Reivindicar el derecho a la alimentación sana y equilibrada es un imperativo fundamental en la era de la pandemia. Pero ello no se logrará sin soberanía y autosuficiencia alimentarias y sin un rescate de las gastronomías tradicionales de las distintas regiones mexicanas, ricas en maíz, frijol y chile. De ahí la importancia de trascender las ausencias del Estado (https://bit.ly/33WQqVN) y de reivindicar su capacidad de regulación frente a una industria de alimentos ultra procesados e hipercalóricos y de bebidas azucaradas que gozó durante décadas del cobijo estatal. De cara al México como reino de la junk food, es necesario anteponer el México de la diversidad cultural, regional y de la cocina tradicional. Si la sociedad mexicana no logra alejar el fantasma de la desnutrición, no habrá vacuna anti Covid-19 que valga. De ahí que la mejor vacuna sea la alimentación sana y una vida alejada del sedentarismo y los hábitos precarios. México no sólo necesita políticas públicas contra el hambre, sino también contra la misma desnutrición y la malnutrición. Sin la escuela como epicentro de reflexión y hábitos sanos, está labor se torna titánica. 

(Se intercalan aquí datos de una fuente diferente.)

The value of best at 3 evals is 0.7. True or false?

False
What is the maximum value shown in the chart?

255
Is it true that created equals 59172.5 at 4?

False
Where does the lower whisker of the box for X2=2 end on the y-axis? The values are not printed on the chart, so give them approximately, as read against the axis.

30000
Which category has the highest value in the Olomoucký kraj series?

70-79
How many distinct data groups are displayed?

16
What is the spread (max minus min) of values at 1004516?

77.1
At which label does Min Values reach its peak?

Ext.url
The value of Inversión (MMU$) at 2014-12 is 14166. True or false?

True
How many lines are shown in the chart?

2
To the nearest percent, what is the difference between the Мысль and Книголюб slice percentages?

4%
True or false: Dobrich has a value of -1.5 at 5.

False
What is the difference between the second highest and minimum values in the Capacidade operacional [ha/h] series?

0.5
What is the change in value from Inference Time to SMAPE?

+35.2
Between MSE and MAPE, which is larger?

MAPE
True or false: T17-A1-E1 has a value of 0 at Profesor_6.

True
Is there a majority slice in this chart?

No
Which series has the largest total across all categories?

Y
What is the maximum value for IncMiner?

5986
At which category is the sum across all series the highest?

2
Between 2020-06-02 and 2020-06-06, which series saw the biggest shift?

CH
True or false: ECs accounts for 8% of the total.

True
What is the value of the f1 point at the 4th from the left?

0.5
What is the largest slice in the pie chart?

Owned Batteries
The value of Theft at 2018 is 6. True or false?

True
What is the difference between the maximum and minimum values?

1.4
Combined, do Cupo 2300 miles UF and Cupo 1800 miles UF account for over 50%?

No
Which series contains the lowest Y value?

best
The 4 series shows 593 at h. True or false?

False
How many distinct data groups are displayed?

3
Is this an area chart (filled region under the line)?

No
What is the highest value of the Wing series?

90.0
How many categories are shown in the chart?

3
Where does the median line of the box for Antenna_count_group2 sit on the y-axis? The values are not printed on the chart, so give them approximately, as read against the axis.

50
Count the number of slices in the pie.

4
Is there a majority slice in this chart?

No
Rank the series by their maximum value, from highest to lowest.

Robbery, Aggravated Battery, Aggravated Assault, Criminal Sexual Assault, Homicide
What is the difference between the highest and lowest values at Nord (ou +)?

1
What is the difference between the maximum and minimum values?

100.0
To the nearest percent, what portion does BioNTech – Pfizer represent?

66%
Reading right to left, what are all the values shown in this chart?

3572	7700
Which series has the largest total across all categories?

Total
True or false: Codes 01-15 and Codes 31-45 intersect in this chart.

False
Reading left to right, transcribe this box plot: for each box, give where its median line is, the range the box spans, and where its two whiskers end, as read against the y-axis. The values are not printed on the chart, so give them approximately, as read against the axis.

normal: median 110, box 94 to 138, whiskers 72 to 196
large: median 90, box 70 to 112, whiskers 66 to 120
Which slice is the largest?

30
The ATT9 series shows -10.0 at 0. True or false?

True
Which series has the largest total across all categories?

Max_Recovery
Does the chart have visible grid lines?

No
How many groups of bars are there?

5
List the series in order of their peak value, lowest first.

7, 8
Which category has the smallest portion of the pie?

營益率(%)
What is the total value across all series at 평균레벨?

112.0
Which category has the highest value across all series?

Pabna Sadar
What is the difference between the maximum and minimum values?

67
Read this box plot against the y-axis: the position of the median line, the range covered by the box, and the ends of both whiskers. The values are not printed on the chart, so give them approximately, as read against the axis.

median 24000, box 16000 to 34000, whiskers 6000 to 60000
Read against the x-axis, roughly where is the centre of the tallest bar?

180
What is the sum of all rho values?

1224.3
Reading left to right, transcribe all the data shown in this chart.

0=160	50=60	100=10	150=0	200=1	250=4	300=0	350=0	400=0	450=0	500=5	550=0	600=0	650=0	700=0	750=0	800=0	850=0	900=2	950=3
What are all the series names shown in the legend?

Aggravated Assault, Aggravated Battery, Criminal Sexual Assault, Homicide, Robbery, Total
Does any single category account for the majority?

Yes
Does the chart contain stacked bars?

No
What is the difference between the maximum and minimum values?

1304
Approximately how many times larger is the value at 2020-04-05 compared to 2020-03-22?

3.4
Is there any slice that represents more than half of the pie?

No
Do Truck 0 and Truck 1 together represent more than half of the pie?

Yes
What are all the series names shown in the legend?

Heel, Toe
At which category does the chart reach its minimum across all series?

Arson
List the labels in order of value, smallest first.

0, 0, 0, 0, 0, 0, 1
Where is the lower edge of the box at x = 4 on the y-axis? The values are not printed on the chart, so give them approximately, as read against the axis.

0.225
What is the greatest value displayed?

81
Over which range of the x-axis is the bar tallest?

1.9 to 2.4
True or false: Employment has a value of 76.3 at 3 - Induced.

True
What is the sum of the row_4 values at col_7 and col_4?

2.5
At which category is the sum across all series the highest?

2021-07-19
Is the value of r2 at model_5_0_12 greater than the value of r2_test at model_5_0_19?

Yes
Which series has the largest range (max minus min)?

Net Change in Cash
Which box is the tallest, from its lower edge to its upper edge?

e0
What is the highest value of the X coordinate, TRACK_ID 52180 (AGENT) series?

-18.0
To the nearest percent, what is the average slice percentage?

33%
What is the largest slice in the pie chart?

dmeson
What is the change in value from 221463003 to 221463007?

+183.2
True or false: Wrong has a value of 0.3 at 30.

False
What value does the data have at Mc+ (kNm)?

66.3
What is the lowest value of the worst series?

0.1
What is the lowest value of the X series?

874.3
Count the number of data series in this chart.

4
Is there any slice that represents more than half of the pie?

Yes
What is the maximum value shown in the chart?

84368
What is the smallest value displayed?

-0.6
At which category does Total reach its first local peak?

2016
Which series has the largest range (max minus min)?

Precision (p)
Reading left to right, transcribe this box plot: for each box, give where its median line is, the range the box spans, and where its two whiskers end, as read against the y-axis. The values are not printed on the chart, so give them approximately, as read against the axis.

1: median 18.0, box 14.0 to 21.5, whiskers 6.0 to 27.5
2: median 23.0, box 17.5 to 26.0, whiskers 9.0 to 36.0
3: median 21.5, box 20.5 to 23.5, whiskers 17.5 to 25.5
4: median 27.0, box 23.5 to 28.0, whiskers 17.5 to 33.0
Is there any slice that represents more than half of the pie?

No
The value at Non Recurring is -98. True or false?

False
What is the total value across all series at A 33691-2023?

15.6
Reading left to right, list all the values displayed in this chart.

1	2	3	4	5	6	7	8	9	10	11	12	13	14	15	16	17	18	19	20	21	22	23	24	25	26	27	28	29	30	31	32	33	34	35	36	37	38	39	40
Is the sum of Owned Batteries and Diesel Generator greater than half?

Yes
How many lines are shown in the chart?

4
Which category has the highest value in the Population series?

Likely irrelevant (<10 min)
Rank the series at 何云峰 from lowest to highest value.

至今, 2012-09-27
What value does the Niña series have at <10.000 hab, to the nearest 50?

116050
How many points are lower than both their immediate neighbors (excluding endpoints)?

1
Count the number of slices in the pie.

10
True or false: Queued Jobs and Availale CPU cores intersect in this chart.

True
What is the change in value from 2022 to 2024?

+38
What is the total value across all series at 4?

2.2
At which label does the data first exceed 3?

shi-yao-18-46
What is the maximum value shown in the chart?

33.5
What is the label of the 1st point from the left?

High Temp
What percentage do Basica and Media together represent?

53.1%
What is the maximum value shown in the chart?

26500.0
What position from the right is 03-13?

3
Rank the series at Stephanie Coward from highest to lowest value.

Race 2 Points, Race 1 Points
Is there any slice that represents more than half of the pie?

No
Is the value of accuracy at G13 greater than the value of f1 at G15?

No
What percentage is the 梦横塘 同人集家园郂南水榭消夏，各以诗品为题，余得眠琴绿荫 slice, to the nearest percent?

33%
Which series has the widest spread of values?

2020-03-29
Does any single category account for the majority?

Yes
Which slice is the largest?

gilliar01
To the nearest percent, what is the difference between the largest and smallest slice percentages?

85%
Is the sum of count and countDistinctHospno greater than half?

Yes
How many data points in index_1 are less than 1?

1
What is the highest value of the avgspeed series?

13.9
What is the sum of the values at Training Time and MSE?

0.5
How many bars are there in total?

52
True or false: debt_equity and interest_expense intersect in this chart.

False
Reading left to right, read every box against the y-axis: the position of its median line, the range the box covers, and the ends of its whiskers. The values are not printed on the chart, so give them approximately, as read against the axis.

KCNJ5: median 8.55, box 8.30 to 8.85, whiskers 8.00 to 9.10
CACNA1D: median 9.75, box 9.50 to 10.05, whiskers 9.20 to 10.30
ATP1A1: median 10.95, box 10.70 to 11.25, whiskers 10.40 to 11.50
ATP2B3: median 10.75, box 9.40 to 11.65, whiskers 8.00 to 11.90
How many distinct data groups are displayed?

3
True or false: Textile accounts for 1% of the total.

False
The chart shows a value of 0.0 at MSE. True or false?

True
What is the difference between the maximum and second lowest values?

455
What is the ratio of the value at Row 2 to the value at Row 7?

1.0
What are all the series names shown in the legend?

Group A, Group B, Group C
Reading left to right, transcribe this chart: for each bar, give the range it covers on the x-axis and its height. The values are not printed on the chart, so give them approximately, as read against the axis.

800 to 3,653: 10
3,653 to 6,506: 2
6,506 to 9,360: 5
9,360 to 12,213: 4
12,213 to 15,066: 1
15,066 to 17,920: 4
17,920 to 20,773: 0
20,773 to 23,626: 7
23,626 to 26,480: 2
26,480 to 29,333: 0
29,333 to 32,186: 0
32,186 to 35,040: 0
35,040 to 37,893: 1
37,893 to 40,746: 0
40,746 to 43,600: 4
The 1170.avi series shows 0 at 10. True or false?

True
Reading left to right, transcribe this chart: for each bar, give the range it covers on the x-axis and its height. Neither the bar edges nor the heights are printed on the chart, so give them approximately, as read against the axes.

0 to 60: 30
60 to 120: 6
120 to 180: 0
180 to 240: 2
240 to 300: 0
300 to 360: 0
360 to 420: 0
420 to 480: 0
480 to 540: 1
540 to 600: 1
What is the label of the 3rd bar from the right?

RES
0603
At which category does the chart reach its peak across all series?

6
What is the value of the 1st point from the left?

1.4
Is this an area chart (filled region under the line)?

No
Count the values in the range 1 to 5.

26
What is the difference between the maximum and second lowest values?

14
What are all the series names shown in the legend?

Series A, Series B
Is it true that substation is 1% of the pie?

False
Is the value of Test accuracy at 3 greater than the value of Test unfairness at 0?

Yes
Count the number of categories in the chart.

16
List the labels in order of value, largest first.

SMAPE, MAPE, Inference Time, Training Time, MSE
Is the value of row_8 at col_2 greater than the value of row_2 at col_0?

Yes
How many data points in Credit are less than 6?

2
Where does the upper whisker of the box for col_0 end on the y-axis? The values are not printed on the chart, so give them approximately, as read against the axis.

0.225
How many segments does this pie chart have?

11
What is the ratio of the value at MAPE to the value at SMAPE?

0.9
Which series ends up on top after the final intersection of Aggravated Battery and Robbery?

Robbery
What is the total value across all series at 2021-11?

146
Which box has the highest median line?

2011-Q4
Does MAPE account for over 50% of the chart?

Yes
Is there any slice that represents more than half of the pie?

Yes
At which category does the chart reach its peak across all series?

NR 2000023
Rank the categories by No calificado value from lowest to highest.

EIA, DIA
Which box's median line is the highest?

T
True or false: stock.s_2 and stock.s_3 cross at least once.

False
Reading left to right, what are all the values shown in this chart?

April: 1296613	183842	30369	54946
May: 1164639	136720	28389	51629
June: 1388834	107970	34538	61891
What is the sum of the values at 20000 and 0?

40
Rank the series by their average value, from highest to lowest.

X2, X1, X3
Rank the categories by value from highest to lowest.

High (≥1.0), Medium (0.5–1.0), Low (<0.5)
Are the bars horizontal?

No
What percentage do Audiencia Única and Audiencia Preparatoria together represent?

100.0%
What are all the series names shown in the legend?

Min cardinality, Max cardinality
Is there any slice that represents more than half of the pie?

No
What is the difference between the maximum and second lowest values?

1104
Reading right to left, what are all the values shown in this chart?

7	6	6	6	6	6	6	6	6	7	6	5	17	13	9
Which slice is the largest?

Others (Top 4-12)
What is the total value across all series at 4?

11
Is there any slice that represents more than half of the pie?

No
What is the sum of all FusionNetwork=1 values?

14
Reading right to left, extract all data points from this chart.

Es de llamar la atención los ejercicios de movilización social protagonizados por comunidades y autoridades oaxaqueñas que, ante la pandemia, prohibieron tajantemente, el acceso y circulación de los distribuidores de comida chatarra y bebidas alcohólicas en sus territorios (https://bit.ly/3gNFq1h); al tiempo que se esfuerzan por reivindicar derechos a la alimentación y a la soberanía alimentaria (https://bit.ly/32HKOhv). 

En suma, la comida basura o chatarra, al igual que el «veneno embotellado», remiten a un grave problema de salud pública que mantiene en la indefensión a millones de habitantes. Superarlo, marcha a la par de la misma superación de la pobreza, el hambre y de la informalidad laboral, así como del restablecimiento de un Estado con instituciones sólidas que regule el consumo indiscriminado de estos productos y que sea capaz de imponer altas cargas fiscales a los mismos en aras de disuadir su producción y consumo. Sin ánimo de caer en exageraciones, la junk food remite a un problema de vida o muerte, de salud o enfermedad que, en el caso de México, mata a 23 habitantes cada hora (la nación azteca está entre los diez primeros países con muertes relacionadas a la diabetes). La prohibición es un falso debate; no así las regulaciones estrictas y el fomento de un proceso de enseñanza/aprendizaje en torno a una alimentación sana, equilibrada y con altos componentes regionales. 

Isaac Enríquez Pérez es investigador, escritor y autor del libro La gran reclusión y los vericuetos sociohistóricos del coronavirus. Miedo, dispositivos de poder, tergiversación semántica y escenarios prospectivos (de próxima aparición).